__Exercise objective__
Gather, from the data below, each line in which the word "column" occurs.
# # # #
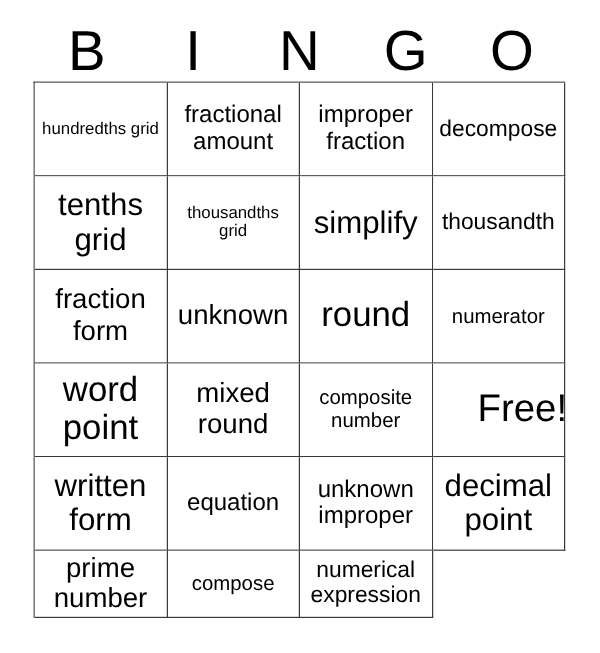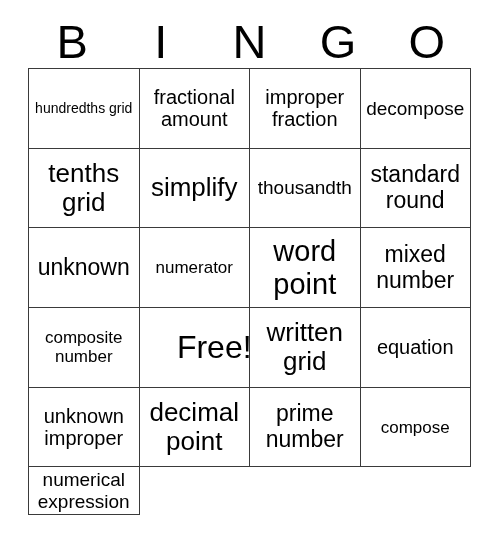--- a/index.html
+++ b/index.html
@@ -126,6 +126,9 @@
       </div>
 
     <div class="cell">
+        <span class="cell-text fs-xs">thousandths grid</span>
+      </div>
+    <div class="cell">
         <span class="cell-text fs-2xl">simplify</span>
       </div>
     <div class="cell">

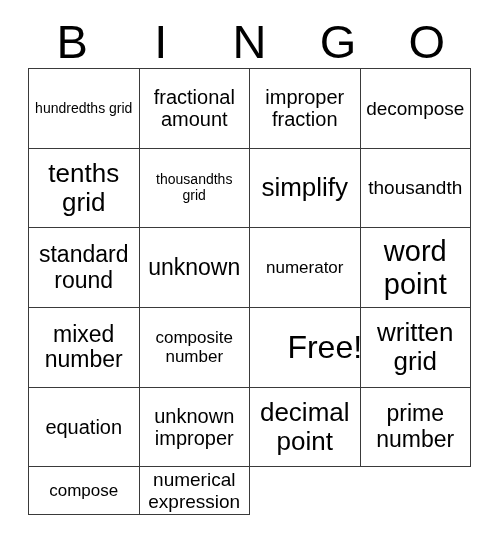--- a/index.html
+++ b/index.html
@@ -135,7 +135,7 @@
         <span class="cell-text fs-sm">thousandth</span>
       </div>
     <div class="cell">
-        <span class="cell-text fs-xl">standard round</span>
+        <span class="cell-text fs-xl">fraction form</span>
       </div>
     <div class="cell">
         <span class="cell-text fs-xl">unknown</span>

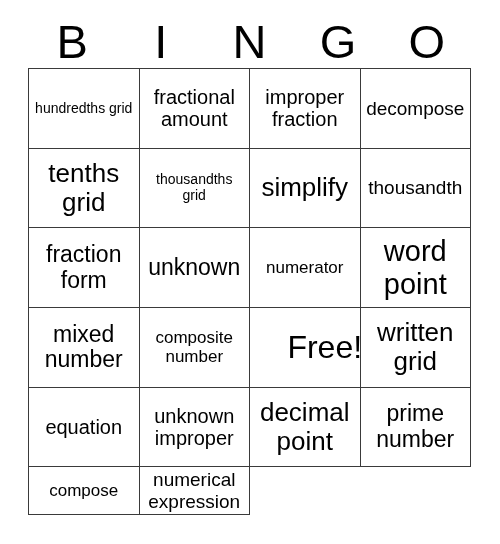--- a/index.html
+++ b/index.html
@@ -142,6 +142,9 @@
       </div>
 
     <div class="cell">
+        <span class="cell-text fs-3xl">round</span>
+      </div>
+    <div class="cell">
         <span class="cell-text fs-md">numerator</span>
       </div>
     <div class="cell">

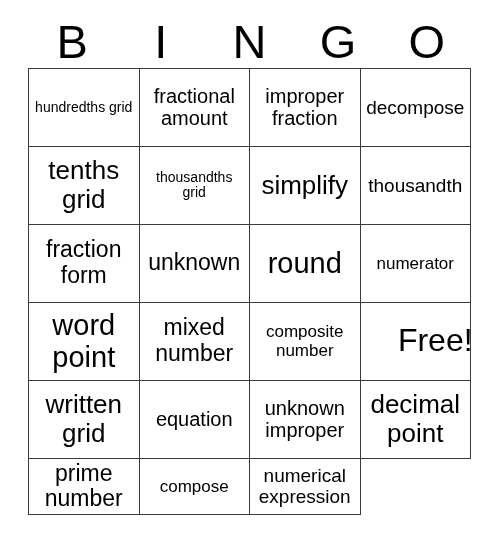--- a/index.html
+++ b/index.html
@@ -151,7 +151,7 @@
         <span class="cell-text fs-3xl">word point</span>
       </div>
     <div class="cell">
-        <span class="cell-text fs-xl">mixed number</span>
+        <span class="cell-text fs-xl">mixed round</span>
       </div>
 
     <div class="cell">

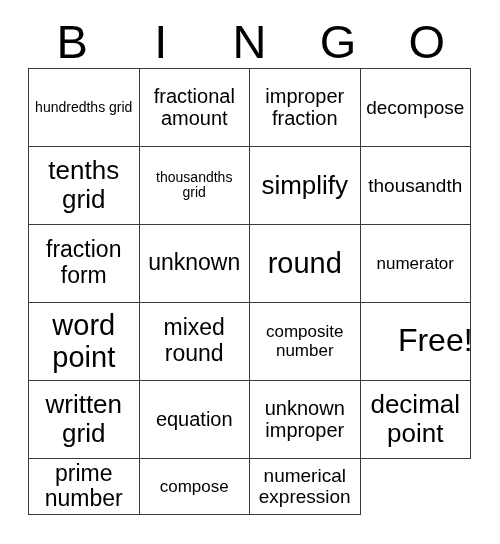--- a/index.html
+++ b/index.html
@@ -161,7 +161,7 @@
         <span class="cell-text fs-4xl">Free!</span>
       </div>
     <div class="cell">
-        <span class="cell-text fs-2xl">written grid</span>
+        <span class="cell-text fs-2xl">written form</span>
       </div>
     <div class="cell">
         <span class="cell-text fs-lg">equation</span>

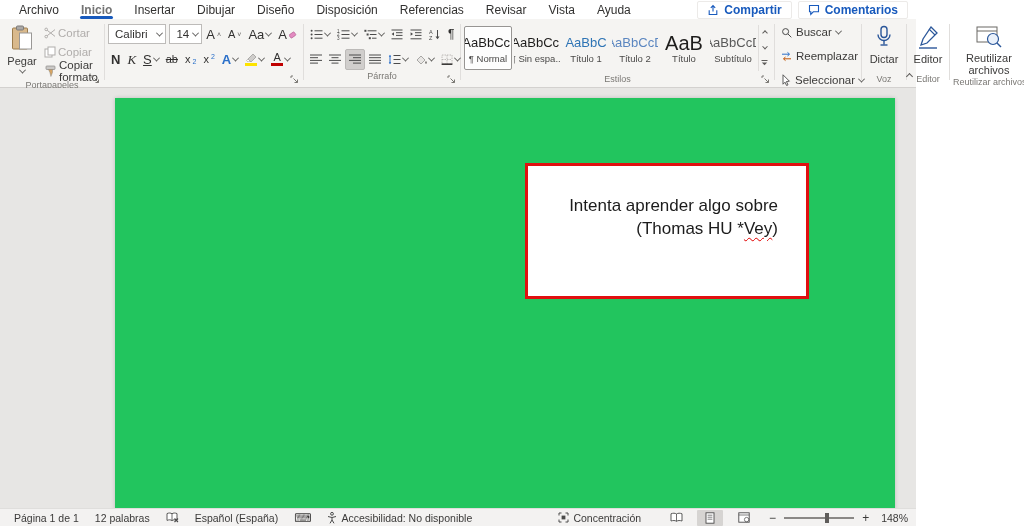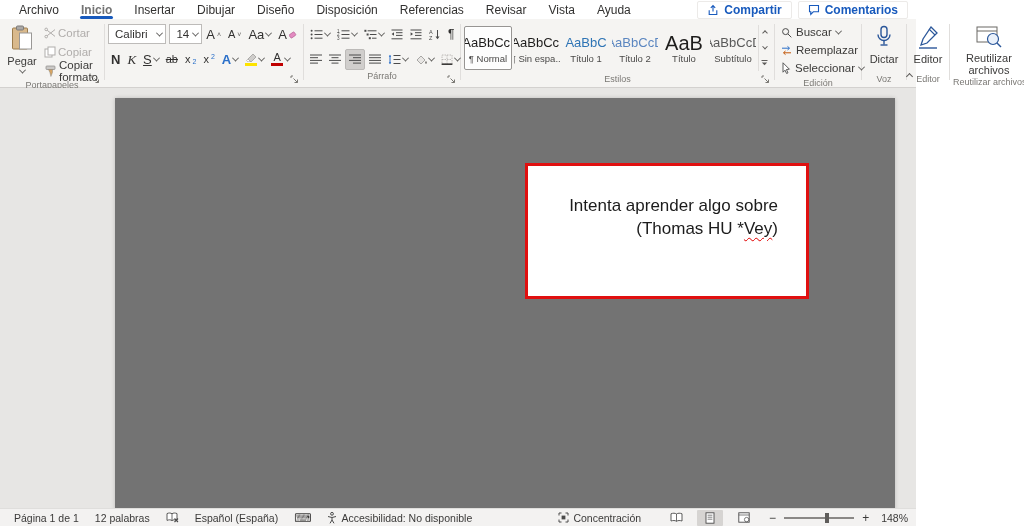--- a/index.html
+++ b/index.html
@@ -62,7 +62,7 @@
   .st-scroll .chev { width:4px; height:4px; }
 
   
-  .ed-rows { display:flex; flex-direction:column; gap:0; }
+  .ed-rows { display:flex; flex-direction:column; gap:6px; }
   .ed-rows .sbtn { height:18px; font-size:11.5px; gap:4px; }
# # # #
__Solution for this task__
-  .ed-rows { display:flex; flex-direction:column; gap:0; }
+  .ed-rows { display:flex; flex-direction:column; gap:6px; }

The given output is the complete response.